DOCUMENT TEXT:
▬▬▬

Local officials work to expand victims' rights 1

Grayson County Attorney Jeremy Logsdon, left, and District 18 state Rep. Samara Heavrin celebrate the passage into law of their measure that expands rights for victims of Class D felony sex crimes with a framed copy of the bill.

Thanks to the efforts of two local elected officials, the rights of victims of sex offenses were recently expanded in Kentucky.

The coordinated efforts of Grayson County Attorney Jeremy Logsdon and District 18 state Rep. Samara Heavrin (R-Leitchfield) led to the passage into law of House Bill 310 during the recent legislative session of the Kentucky General Assembly.

According to Logsdon, the bill “fills a major gap in the law concerning the parole board’s duties to notify victims of sex offenses of their perpetrator’s parole hearing date and release.”

Logsdon said he became aware of the issue from a local mother, whose daughter had been sexually abused at age 14 after being groomed for the abuse from the age of 12.

Logsdon had prosecuted the child’s abuser during his tenure as First Assistant Commonwealth’s Attorney, and the case was set to go to trial, with the jury pool in attendance beginning to be seated, before the defendant decided to plead guilty. He was sentenced to three years in prison on the charge of sexual abuse in the first degree, a Class D felony.

Last July, the child’s mother contacted Logsdon in distress. Logsdon said that she often worried about the abuser’s release and believed she would be notified when he came before the parole board; however, when she checked on his incarceration status, she learned he was no longer in prison.

Logsdon determined that the perpetrator had gone before the parole board and had been released back to this community without any warning or notice to his victim or her mother.

Logsdon said that it was his prior understanding that the parole board would provide notice of such a parole hearing to the Commonwealth’s Attorney’s office, which in turn would notify the victims involved and assist them with attending or writing a statement to be considered if they wished. However, prior to the passage of House Bill 310, the parole board was only statutorily required to notify a Commonwealth’s Attorney’s office of an inmates’ potential release hearings if they had been convicted of a Class A, B, or C felony under Kentucky statute.

While there was an email notification system in place for victims of Class D felons, the mother of the abused child informed Logsdon she had never been notified about the optional email system.

▬▬▬

Human keypoint data:
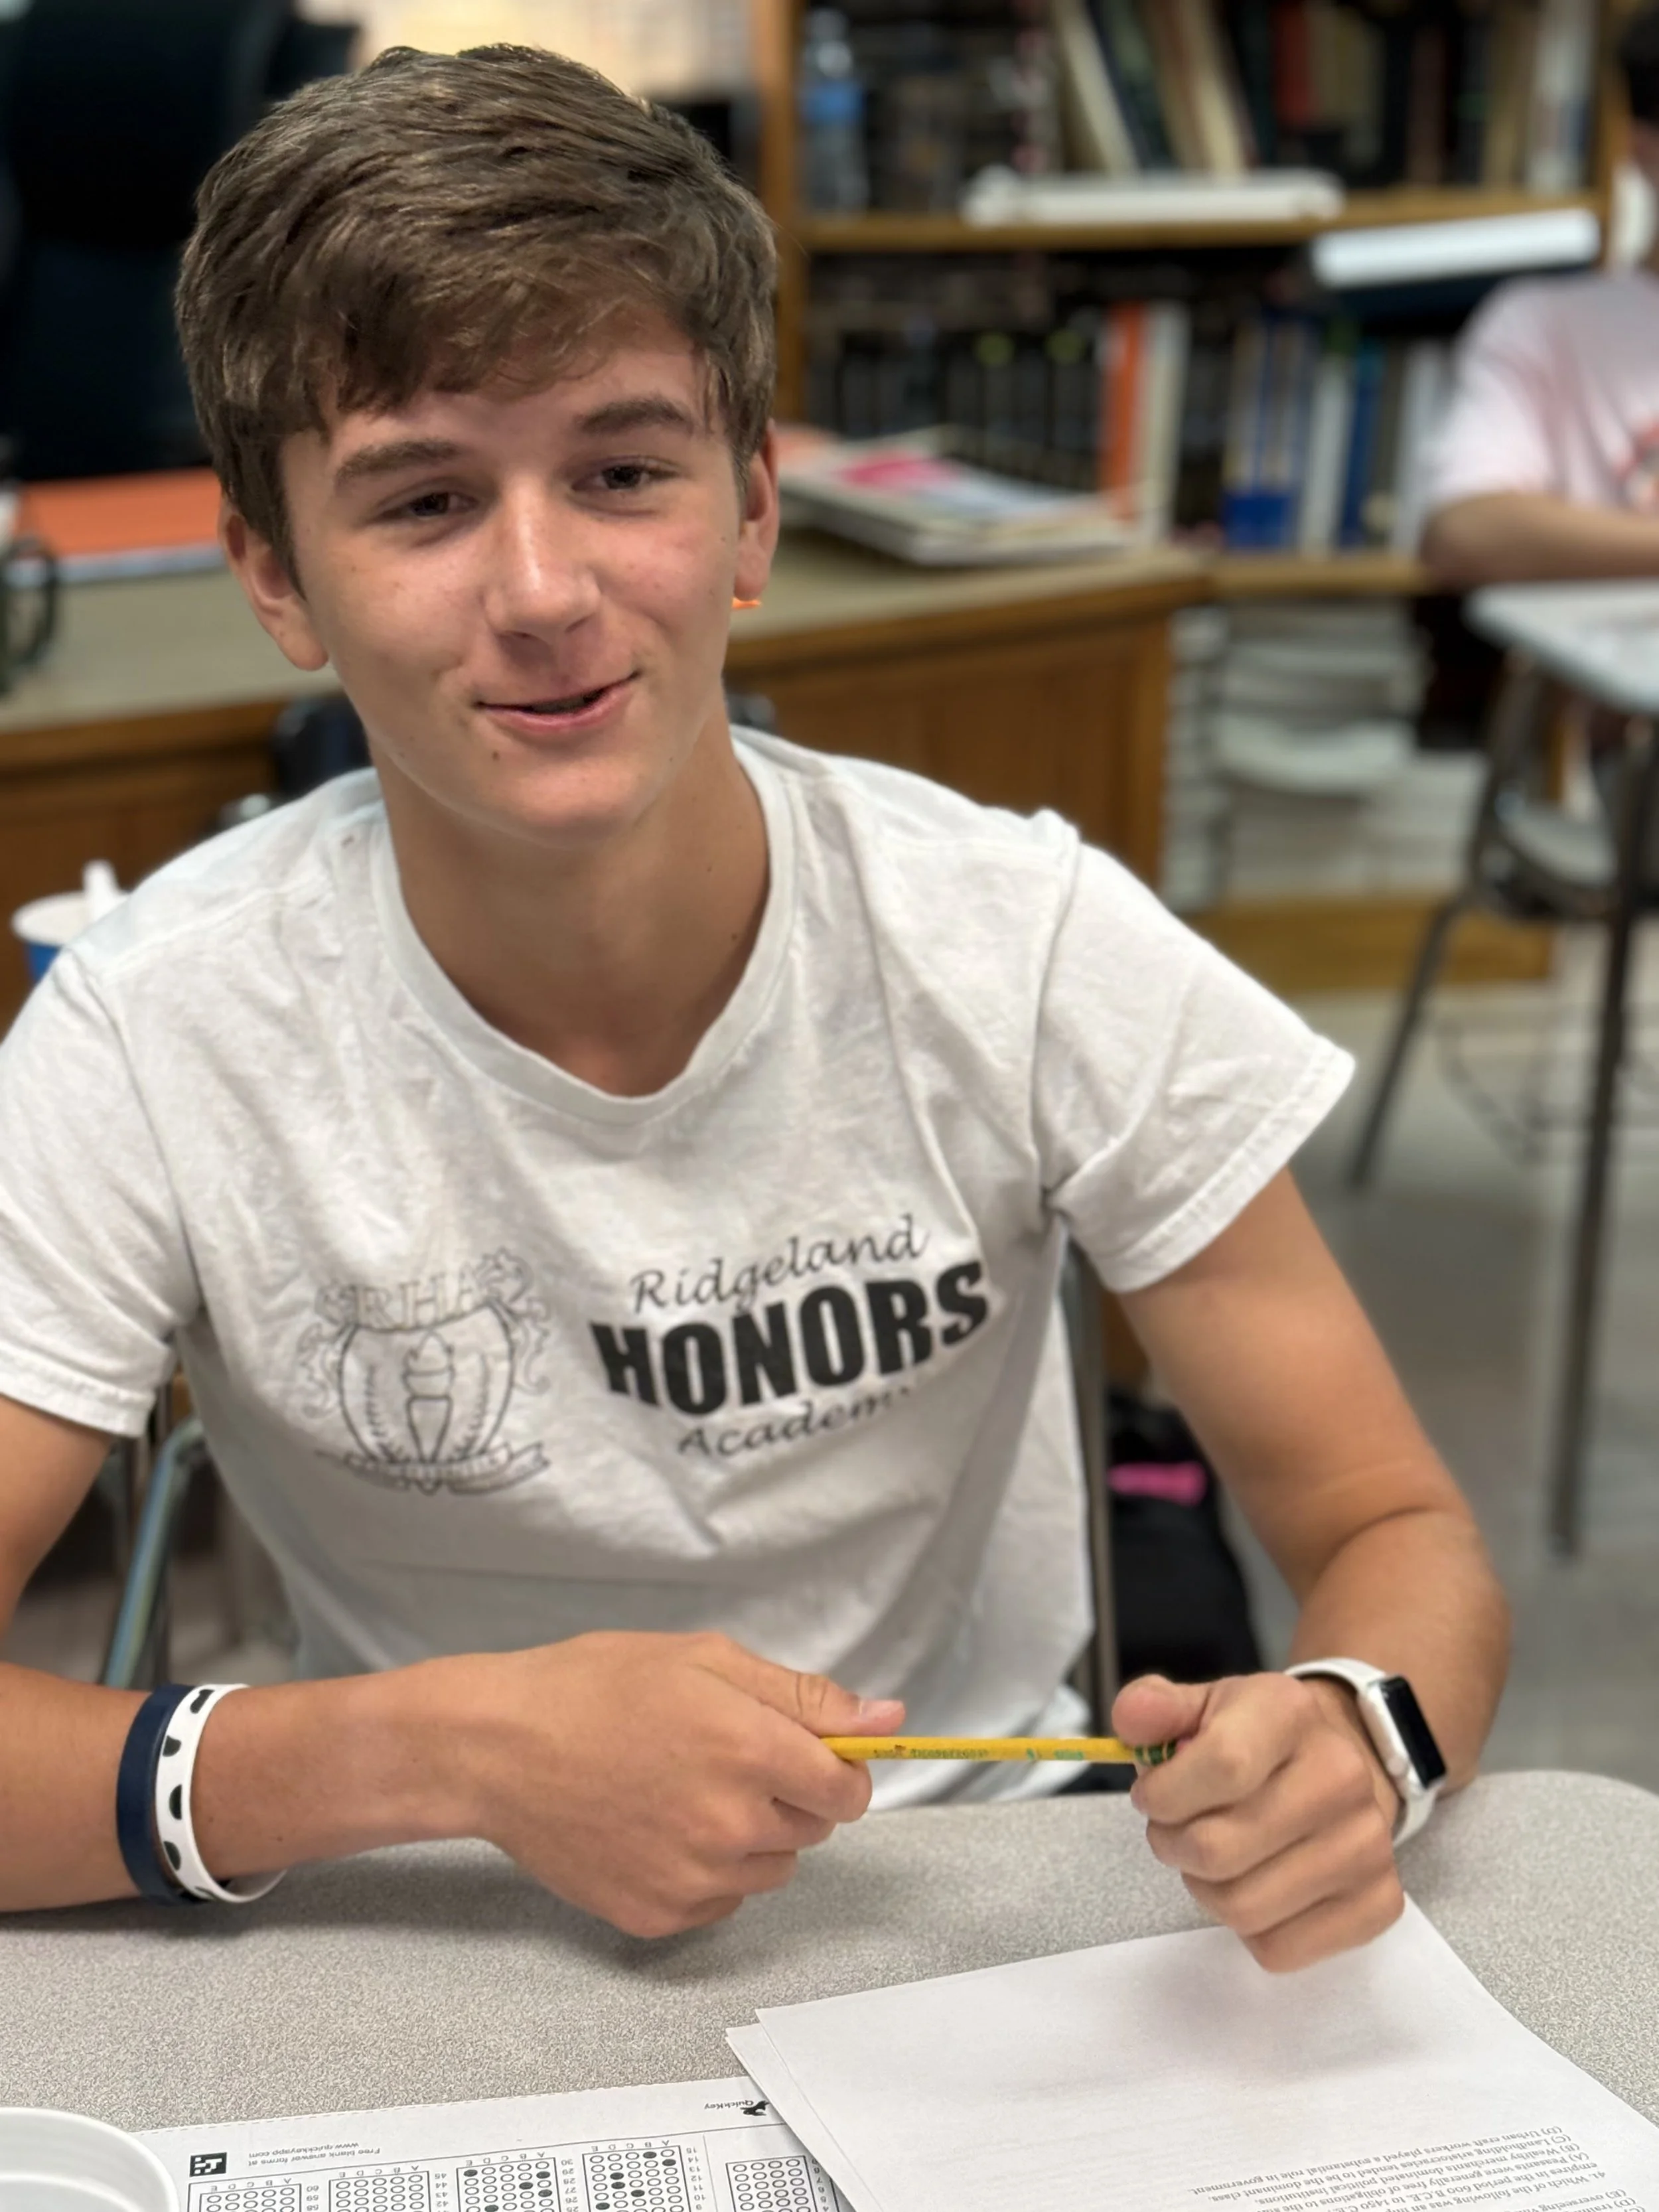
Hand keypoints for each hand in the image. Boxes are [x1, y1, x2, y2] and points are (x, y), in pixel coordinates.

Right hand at [436, 1631, 902, 1938]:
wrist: (498, 1748)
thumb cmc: (596, 1688)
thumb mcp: (706, 1659)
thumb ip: (804, 1695)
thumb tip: (888, 1717)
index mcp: (753, 1751)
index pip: (848, 1789)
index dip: (835, 1767)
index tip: (806, 1752)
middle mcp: (732, 1825)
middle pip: (812, 1829)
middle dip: (786, 1794)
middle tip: (720, 1756)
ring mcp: (695, 1880)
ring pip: (770, 1869)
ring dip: (749, 1836)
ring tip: (682, 1789)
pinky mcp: (659, 1917)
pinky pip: (720, 1902)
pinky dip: (704, 1871)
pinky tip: (656, 1827)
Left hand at [1113, 1671, 1402, 1972]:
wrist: (1336, 1767)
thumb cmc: (1256, 1742)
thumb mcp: (1202, 1707)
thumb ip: (1153, 1708)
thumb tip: (1131, 1720)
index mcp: (1289, 1713)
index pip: (1221, 1764)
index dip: (1164, 1794)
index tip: (1150, 1796)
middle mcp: (1341, 1775)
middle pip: (1219, 1849)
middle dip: (1173, 1846)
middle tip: (1174, 1832)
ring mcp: (1367, 1843)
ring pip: (1243, 1907)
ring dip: (1205, 1889)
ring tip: (1211, 1858)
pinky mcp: (1378, 1902)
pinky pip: (1280, 1949)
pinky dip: (1249, 1930)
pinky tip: (1255, 1884)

▬▬▬

REQUIREMENT A:
Summarize the victims' rights article in two sentences.
REQUIREMENT B:
Reproduce the passage of the victims' rights article between "Thanks to the" and "the age of 12.", inclusive.
The rows aren't needed for any of this.

SOLUTION A:
Grayson County Attorney Jeremy Logsdon and District 18 state Rep. Samara Heavrin worked to pass House Bill 310, which fills a gap in the parole board's duty to notify victims of sex offenses about their perpetrator's parole hearing date and release. Logsdon learned of the issue from a mother whose daughter's abuser, convicted of a Class D felony, was paroled without any notice to them, since the board had previously been required to notify a Commonwealth's Attorney's office only for Class A, B, or C felonies.

SOLUTION B:
Thanks to the efforts of two local elected officials, the rights of victims of sex offenses were recently expanded in Kentucky.

The coordinated efforts of Grayson County Attorney Jeremy Logsdon and District 18 state Rep. Samara Heavrin (R-Leitchfield) led to the passage into law of House Bill 310 during the recent legislative session of the Kentucky General Assembly.

According to Logsdon, the bill “fills a major gap in the law concerning the parole board’s duties to notify victims of sex offenses of their perpetrator’s parole hearing date and release.”

Logsdon said he became aware of the issue from a local mother, whose daughter had been sexually abused at age 14 after being groomed for the abuse from the age of 12.